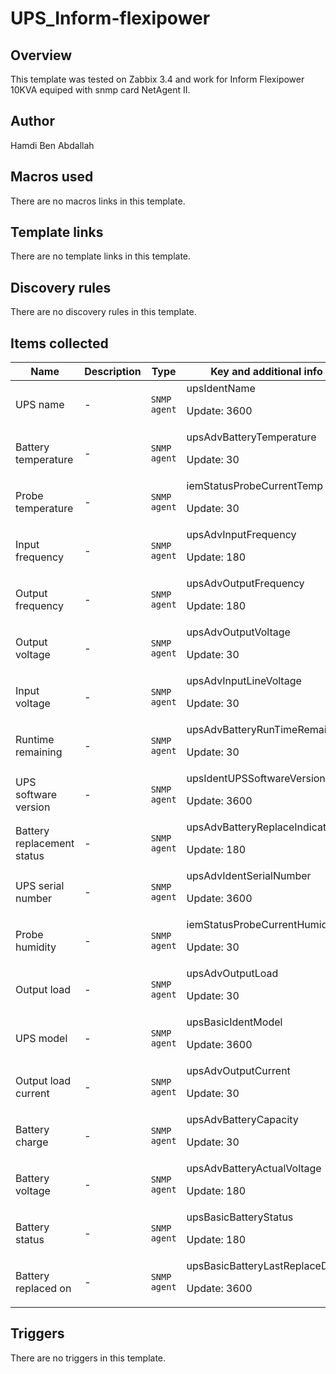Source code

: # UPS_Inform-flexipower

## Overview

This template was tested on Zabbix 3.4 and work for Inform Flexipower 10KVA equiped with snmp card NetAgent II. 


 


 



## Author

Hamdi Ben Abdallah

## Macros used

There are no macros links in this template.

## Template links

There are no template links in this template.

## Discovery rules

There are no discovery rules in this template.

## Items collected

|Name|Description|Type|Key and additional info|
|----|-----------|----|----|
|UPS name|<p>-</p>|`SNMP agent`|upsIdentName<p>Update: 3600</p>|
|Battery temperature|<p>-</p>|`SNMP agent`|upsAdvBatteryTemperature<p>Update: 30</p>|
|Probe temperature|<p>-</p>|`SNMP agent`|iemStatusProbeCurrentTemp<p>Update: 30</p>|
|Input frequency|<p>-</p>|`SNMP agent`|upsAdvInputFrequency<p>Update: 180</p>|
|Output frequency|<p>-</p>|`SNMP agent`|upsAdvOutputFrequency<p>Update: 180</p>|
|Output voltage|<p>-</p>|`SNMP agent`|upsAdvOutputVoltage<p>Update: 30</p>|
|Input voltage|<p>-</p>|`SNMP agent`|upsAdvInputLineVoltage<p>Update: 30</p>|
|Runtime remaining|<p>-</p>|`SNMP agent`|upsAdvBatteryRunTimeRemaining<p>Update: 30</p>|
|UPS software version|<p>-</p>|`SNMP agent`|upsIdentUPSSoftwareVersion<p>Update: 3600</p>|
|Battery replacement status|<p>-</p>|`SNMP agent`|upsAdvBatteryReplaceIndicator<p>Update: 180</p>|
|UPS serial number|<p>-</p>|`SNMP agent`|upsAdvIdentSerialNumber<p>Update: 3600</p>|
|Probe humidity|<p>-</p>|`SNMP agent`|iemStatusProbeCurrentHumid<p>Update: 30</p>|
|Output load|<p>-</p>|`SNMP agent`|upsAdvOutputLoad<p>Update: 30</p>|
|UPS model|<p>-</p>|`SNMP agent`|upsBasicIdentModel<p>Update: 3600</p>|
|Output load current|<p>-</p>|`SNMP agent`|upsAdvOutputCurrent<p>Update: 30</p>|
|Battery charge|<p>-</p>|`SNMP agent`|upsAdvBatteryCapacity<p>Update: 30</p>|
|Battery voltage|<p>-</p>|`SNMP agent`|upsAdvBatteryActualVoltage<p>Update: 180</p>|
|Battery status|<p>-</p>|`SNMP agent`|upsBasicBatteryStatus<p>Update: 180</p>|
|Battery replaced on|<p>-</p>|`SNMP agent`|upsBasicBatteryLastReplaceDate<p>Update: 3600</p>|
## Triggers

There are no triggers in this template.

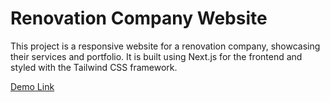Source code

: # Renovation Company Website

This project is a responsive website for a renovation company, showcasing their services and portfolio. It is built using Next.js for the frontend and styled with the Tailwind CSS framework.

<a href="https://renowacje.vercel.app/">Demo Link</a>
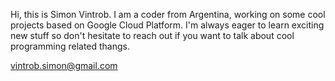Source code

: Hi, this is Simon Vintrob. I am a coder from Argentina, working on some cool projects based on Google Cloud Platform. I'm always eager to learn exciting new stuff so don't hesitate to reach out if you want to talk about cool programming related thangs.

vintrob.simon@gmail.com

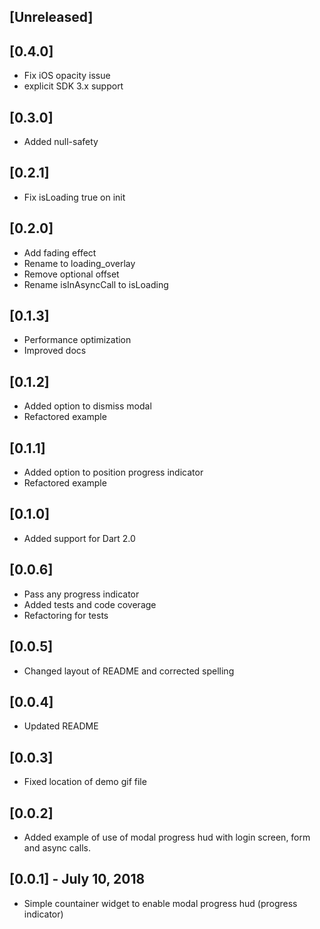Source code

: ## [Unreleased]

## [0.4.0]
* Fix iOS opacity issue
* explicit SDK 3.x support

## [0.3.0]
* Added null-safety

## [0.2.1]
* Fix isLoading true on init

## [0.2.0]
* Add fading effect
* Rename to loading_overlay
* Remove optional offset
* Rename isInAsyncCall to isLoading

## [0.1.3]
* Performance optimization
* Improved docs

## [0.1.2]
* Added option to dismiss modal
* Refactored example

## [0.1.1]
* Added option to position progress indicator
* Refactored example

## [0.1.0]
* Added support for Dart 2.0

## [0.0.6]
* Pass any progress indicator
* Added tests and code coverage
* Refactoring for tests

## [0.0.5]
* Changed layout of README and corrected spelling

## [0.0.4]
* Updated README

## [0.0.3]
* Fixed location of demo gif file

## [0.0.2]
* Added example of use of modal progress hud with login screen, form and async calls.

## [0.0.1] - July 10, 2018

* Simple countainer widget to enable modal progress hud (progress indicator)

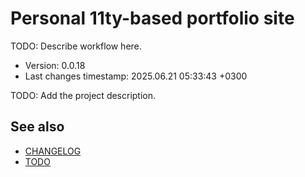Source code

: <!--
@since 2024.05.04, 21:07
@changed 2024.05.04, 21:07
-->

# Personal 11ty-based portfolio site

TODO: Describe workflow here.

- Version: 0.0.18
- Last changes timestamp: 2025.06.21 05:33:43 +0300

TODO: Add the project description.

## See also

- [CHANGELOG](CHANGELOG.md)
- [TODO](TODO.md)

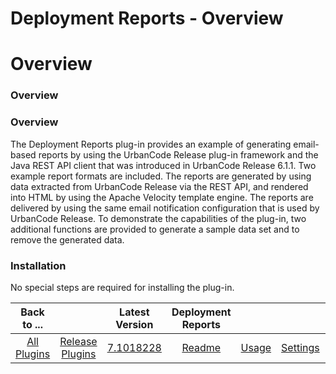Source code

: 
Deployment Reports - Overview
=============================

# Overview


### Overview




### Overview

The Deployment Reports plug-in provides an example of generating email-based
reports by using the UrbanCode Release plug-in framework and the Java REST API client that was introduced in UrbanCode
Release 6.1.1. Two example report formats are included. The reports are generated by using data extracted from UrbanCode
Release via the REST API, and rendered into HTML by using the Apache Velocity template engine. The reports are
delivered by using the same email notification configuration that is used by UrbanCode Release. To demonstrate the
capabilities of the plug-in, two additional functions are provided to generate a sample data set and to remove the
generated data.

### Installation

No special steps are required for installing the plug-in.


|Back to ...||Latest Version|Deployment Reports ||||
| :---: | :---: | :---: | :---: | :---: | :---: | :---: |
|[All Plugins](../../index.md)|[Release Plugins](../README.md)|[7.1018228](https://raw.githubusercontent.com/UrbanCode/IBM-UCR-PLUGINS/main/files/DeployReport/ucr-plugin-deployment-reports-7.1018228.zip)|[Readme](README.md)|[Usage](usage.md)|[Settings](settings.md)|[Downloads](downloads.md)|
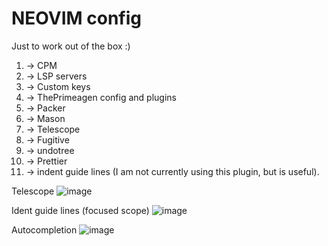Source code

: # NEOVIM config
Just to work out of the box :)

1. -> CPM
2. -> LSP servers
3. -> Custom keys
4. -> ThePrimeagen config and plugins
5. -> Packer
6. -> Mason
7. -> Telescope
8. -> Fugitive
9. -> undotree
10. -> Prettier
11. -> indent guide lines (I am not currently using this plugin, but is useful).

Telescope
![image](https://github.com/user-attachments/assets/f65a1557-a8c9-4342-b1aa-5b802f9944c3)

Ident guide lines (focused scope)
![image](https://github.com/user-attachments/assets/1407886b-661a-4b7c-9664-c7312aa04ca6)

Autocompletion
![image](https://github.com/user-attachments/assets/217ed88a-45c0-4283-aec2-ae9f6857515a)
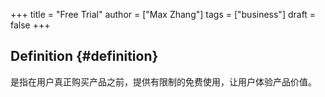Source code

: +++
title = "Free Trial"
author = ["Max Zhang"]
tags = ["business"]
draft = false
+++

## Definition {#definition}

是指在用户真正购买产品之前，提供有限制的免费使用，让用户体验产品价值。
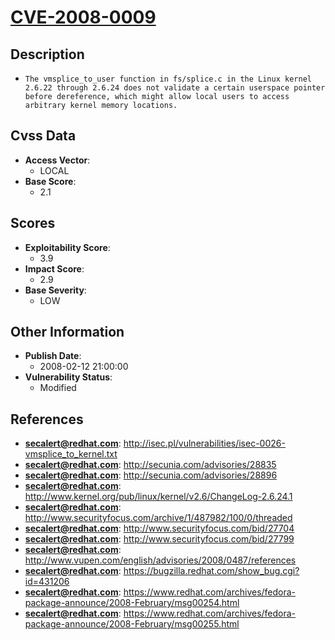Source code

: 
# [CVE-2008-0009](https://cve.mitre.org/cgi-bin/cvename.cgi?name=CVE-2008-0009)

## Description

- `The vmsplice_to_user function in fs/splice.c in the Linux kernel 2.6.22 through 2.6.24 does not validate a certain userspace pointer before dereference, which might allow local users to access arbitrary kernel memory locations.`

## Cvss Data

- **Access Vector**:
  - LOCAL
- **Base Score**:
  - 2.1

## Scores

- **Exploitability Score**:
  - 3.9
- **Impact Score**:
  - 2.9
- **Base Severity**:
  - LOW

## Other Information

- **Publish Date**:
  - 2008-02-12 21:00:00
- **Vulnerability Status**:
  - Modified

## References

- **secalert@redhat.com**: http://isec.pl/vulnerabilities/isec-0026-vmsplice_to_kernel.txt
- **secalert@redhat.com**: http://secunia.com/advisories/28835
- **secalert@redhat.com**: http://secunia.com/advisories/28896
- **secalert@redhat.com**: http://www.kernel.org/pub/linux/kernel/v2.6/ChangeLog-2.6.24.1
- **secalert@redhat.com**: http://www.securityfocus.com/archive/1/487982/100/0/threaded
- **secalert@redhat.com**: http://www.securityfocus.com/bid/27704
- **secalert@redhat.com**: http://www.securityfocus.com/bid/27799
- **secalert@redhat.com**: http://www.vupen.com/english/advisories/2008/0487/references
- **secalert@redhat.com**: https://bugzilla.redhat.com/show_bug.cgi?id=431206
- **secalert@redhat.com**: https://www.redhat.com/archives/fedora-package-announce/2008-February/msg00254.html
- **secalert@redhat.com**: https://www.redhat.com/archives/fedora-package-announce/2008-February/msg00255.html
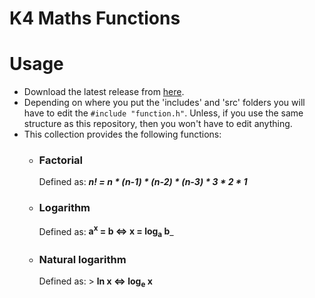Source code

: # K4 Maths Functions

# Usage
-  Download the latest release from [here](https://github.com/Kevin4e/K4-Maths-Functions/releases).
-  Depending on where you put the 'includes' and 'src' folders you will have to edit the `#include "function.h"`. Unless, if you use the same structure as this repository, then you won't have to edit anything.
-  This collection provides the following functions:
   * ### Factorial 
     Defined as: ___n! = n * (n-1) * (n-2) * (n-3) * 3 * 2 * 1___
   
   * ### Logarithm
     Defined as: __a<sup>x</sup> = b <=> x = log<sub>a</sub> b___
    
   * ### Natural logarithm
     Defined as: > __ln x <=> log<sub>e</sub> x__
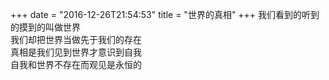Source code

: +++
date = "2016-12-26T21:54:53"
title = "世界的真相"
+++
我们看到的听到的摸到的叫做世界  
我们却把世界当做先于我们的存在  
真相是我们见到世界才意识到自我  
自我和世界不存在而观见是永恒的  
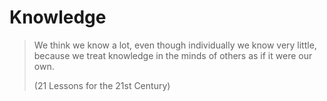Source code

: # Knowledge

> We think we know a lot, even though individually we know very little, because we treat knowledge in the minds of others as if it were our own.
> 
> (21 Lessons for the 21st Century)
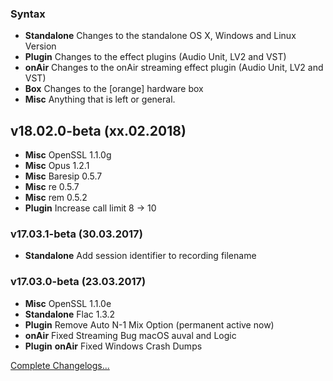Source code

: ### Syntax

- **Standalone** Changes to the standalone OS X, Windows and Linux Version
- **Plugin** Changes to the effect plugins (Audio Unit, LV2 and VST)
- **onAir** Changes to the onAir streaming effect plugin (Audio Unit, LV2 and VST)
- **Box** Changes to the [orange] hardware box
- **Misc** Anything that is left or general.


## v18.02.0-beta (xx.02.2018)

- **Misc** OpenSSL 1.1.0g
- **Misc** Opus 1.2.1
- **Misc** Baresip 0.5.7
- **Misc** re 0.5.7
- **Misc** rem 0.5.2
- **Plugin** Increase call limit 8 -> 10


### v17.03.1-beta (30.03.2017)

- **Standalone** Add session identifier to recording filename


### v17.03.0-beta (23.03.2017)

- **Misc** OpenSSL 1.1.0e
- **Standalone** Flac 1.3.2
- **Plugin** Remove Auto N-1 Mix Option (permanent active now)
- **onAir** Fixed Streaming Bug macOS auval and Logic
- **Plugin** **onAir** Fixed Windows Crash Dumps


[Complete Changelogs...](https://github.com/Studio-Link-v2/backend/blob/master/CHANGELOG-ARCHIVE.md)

- **EXERCISE GOAL**: In the entries above, the lines from the one bearing "- **Plugin** Increase call limit 8 -> 10" up to and including the one bearing "- **onAir** Fixed" should be transcribed exactly; no other line is wanted.

- **ANSWER FOR THE TASK**:
- **Plugin** Increase call limit 8 -> 10


### v17.03.1-beta (30.03.2017)

- **Standalone** Add session identifier to recording filename


### v17.03.0-beta (23.03.2017)

- **Misc** OpenSSL 1.1.0e
- **Standalone** Flac 1.3.2
- **Plugin** Remove Auto N-1 Mix Option (permanent active now)
- **onAir** Fixed Streaming Bug macOS auval and Logic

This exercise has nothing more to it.